NOTE: The best practice when using GATK is to use the VariantRecalibrator. In our data set, we had too few variants to accurately use the variant recalibrator and therefore we used the VariantFiltration tool instead.
** NGS GATK Tools/Variant Filtration on VCF files
- Choose the source for the reference list: History
- Variant file to annotate: Unified genotyper results file
- Using reference genome: hg19_chr1.fa
- Variant filter
set the 3 following filters
– filter Expression: QD < 2.0 Filter, name: QDFilter
– filter Expression: FS > 200.0 Filter, name: FSFilter
– filter Expression: MQ < 40.0 Filter, name: MQFilter
…
File check:
You can look at the output vcf file that contains “filter” annotation
16) Annotate the variants
with snpEff
** NGS: Variant Analysis/SnpEff Variant effect and annotation
- Sequence changes: Variant Filtration result
- Filter output
–select “Do not show INTERGENIC changes”
…
File check:
You can download the SnpEff stat html page and vcf file
with GATK VariantAnnotator
** NGS GATK Tools/VariantAnnotator
- Choose the source for the reference list: History
- Variant file to annotate: SnpEff vcf file
- Using reference file: hg19_chr1.fa
- Provide a dbSNP reference-ordered data file: set dbSNP
– ROD file: dbSNP_135_chr1.vcf.gz - Basic or Advanced GATK options: Advanced
– Operate on Genomic intervals: Genomic intervals : created interval on chr1
…
…
…
File check:
Look at or download your filtered and annotated variant vcf files
The “History options” menu
You can
- See saved histories
- Extract workflow
- Save your workflow
- Share your workflow
- …
Workflow
Use the workflow tab
- Edit your worklow
- Rename input and output files
- Run your workflow on other samples
…
For information (we will not do it as part of the practical), you can run a tool and/or a given workflow on several samples at once.
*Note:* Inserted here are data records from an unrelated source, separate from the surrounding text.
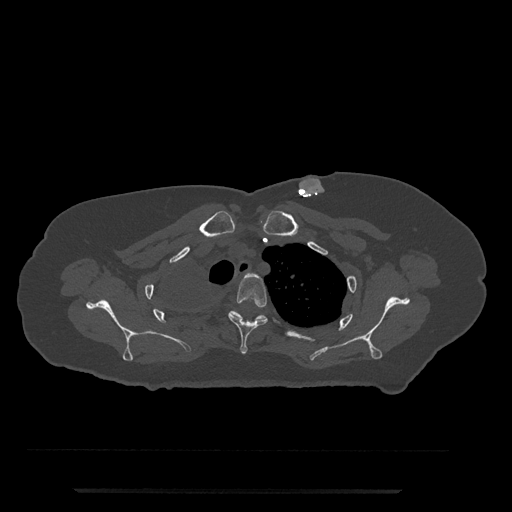
CT including the spine, one axial slice. 120 kVp. Bone window (W 1800 / L 400 HU). 512 × 512 image matrix, field of view 440 × 440 mm. Female patient, age 51 years. From the clinical record (not read from this slice): primary cancer: neuro; vertebrae with lytic lesions (as recorded): T8.
Outlined on this slice (semi-automatically segmented with operator editing):
- T3 vertebra: bounding box (x1, y1, x2, y2) in pixels: (228, 273, 268, 354)
- T4 vertebra: (229, 311, 266, 320)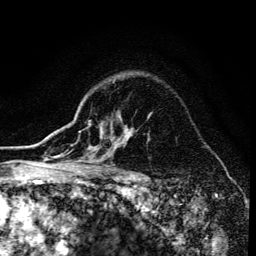
Breast MRI (dynamic contrast-enhanced), one axial slice; slice 107 of 134 in the series (ordered by position); cropped to one breast; dynamic contrast-enhanced series, time point 2 of 6 at this slice position (early post-contrast); 3 T; TE 4.2 ms, TR 8.6 ms; 1.2 mm slice thickness; 256 × 256 image matrix, field of view 160 × 160 mm. Female patient.
Structures marked on this image (semi-automatic segmentation, software-assisted and operator-edited):
- enhancing-tissue mask used for the functional tumour volume (all voxels passing the contrast-enhancement thresholds inside the analysis volume; usually the tumour): bounding box (x1, y1, x2, y2) in pixels: (71, 124, 133, 173)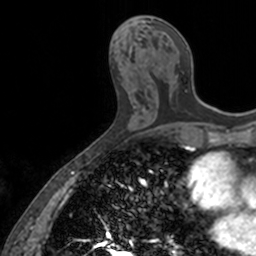
Breast MRI, one axial slice. Slice 65 of 160 in the series (ordered by position). Cropped to one breast. Dynamic contrast-enhanced series, time point 2 of 7 at this slice position (early post-contrast). 3 T. TE 1.7 ms, TR 4 ms. 256 × 256 image matrix, field of view 171 × 171 mm. Female patient.
Annotated regions visible in this slice (semi-automatic segmentation, software-assisted and operator-edited):
- enhancing-tissue mask used for the functional tumour volume (all voxels passing the contrast-enhancement thresholds inside the analysis volume; usually the tumour): box from (x=151, y=19) to (x=188, y=49) px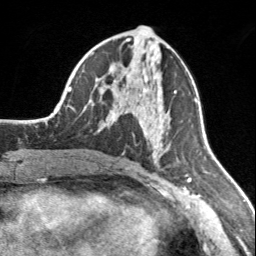
Breast MRI, one axial slice; position 80 of 160 along the scan axis; cropped to one breast; dynamic contrast-enhanced series, time point 2 of 7 at this slice position (early post-contrast); 3 T; TE 1.7 ms, TR 4.6 ms; 1 mm slice thickness; 256 × 256 image matrix, field of view 150 × 150 mm. Female patient.
Annotated regions visible in this slice (semi-automatically segmented with operator editing):
- enhancing-tissue mask used for the functional tumour volume (all voxels passing the contrast-enhancement thresholds inside the analysis volume; usually the tumour): box from (x=112, y=89) to (x=175, y=152) px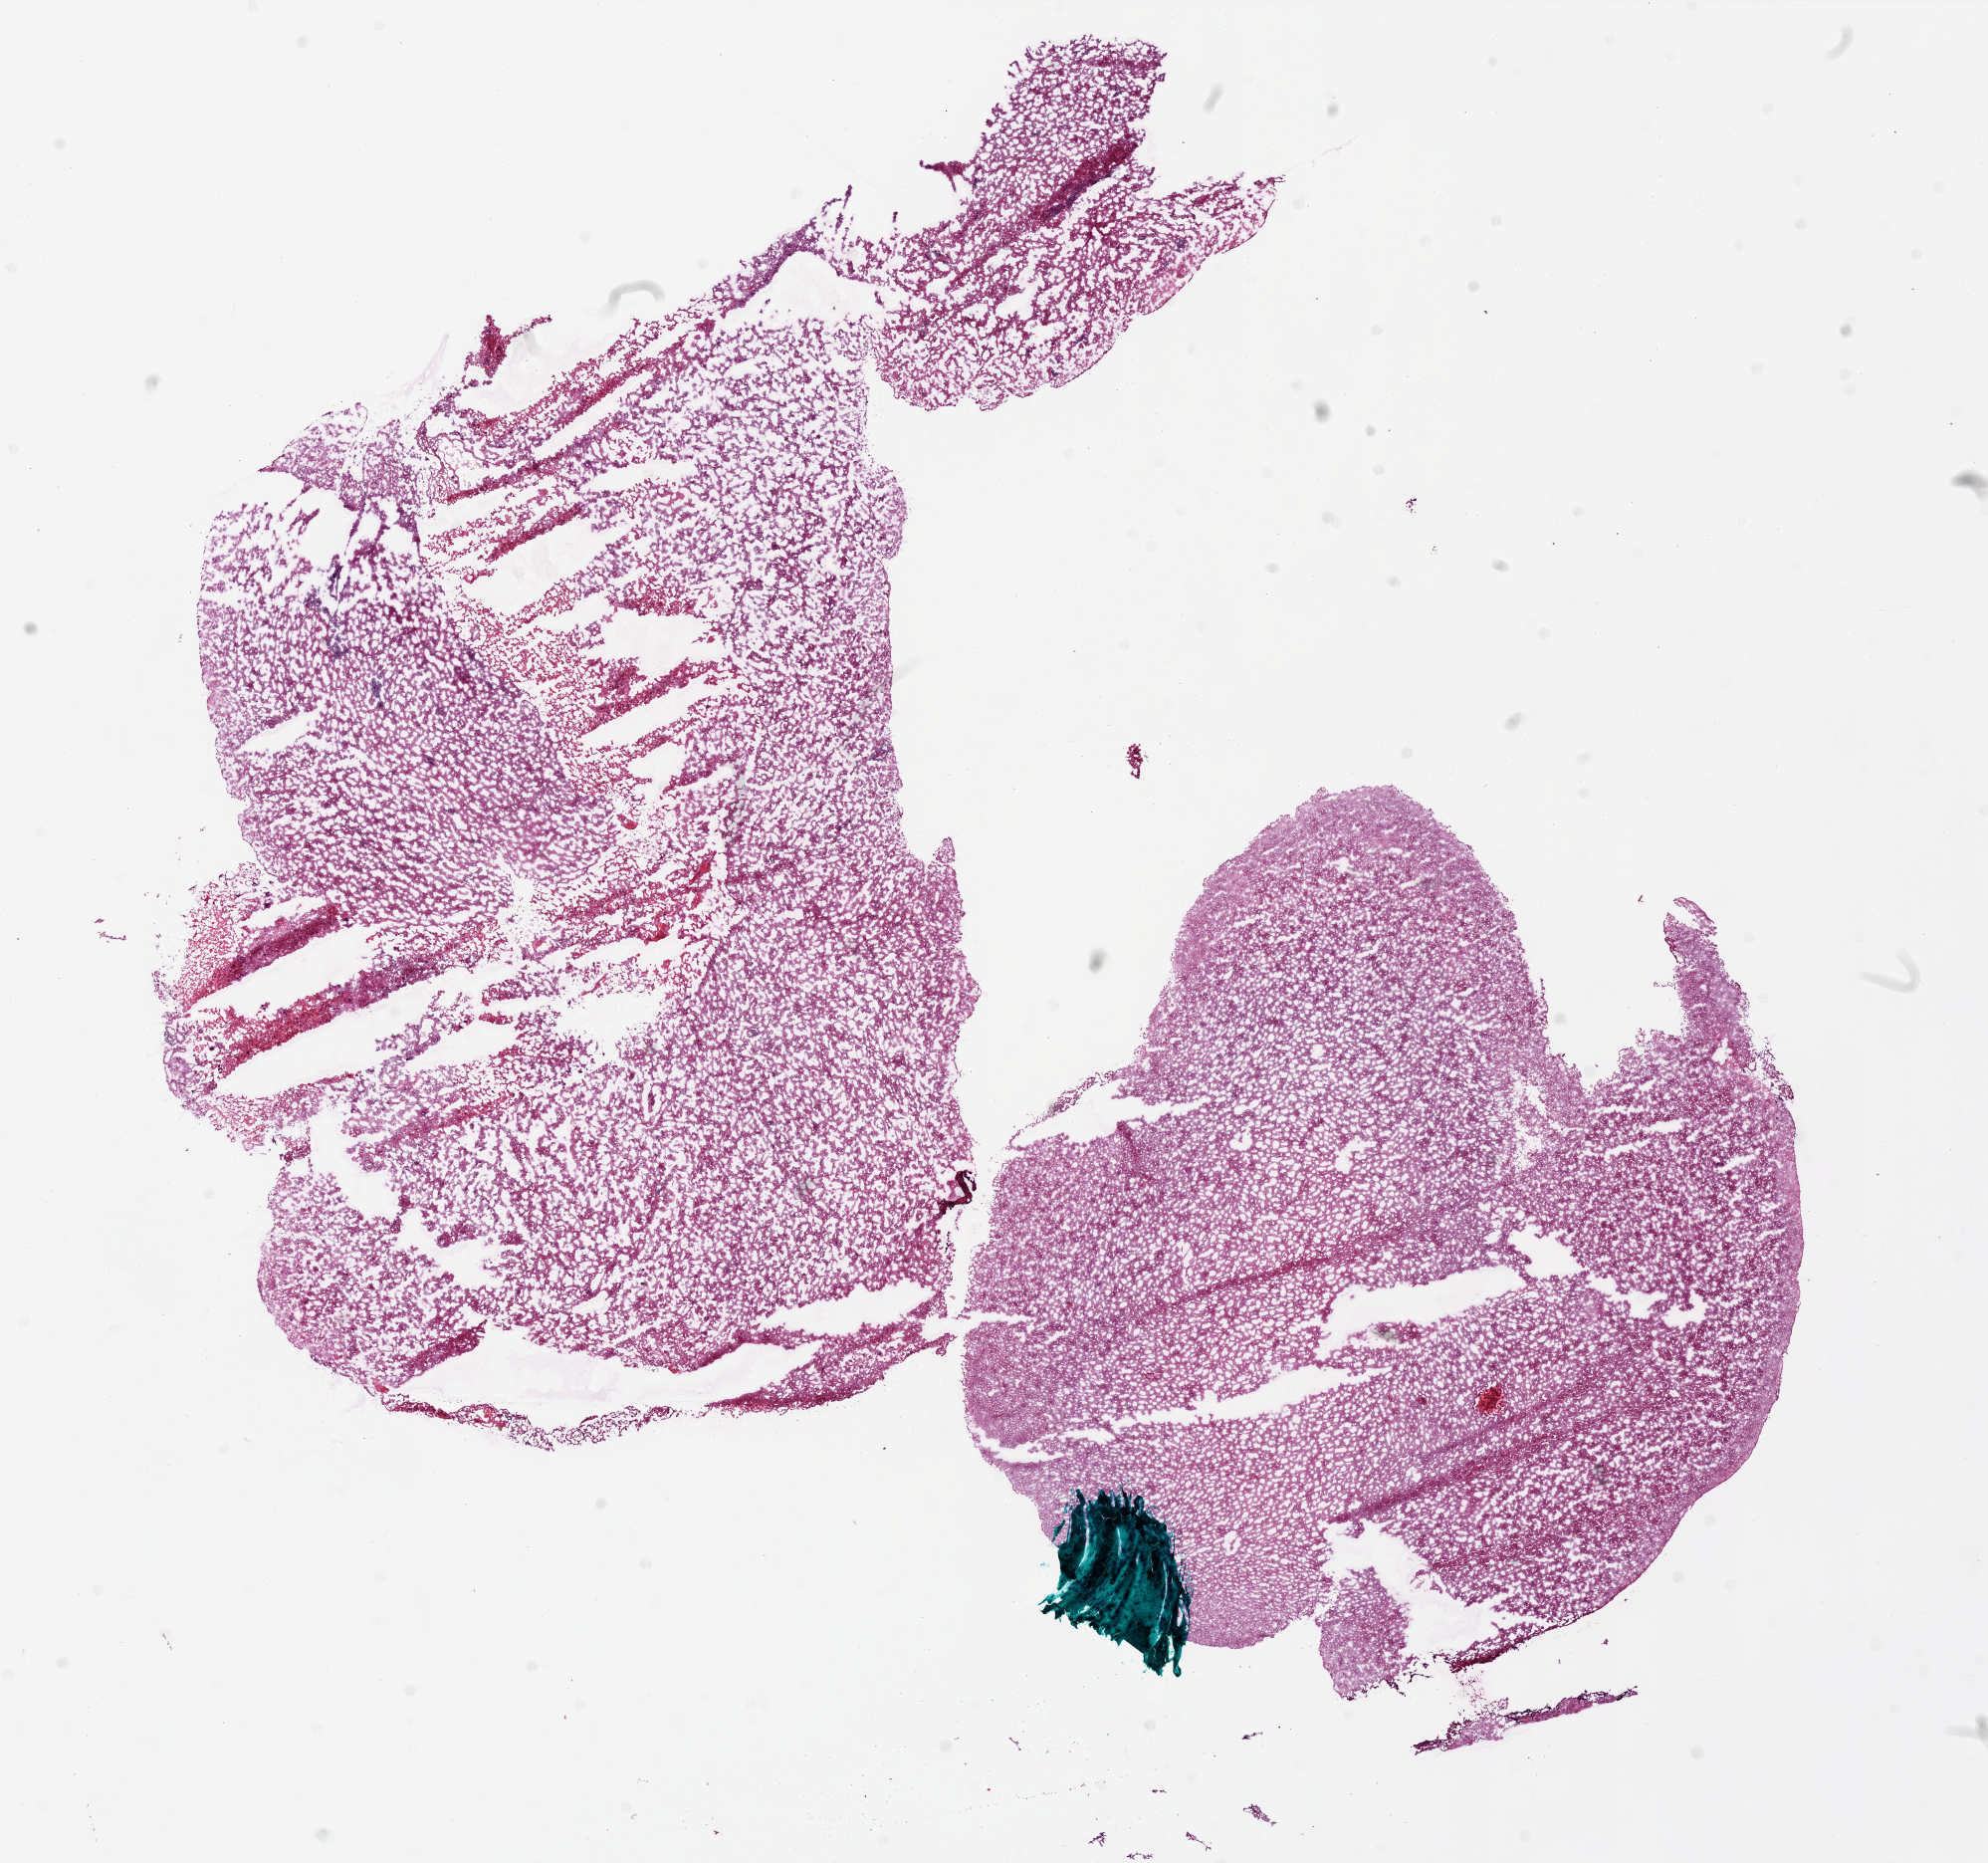
Digitized H&E-stained tissue section (whole slide) — a low-resolution overview of the entire scanned area, about 16.0 x 15.0 mm (slide scanned at 20x). Frozen section from the bottom of the tissue portion. Primary tumour sample from the brain. Patient: female, age at initial diagnosis 51 years. Slide review estimates, as recorded: tumour cells 95%, tumour nuclei 97%, normal cells 0%, stromal cells 0%, necrosis 5%. Infiltration values recorded for this section: lymphocyte infiltration 100%, monocyte infiltration 0%, neutrophil infiltration 0%.
• pathologic diagnosis: Glioblastoma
You will need to “Build List of Dataset Pairs” then run the tools on “Dataset collection”
- Select your input samples
- Create your pairs
- Run a tool on your dataset collection
Next, you could…
- Create a new history, upload your input samples and run you workflow on them
- Continue using the tools on Galaxy
- Continue exploring/analysing/visualizing your data and results!
There are lots of tutorial, mainling list, videos for help (such as https://vimeo.com/galaxyproject)
We hope that you enjoyed using Galaxy!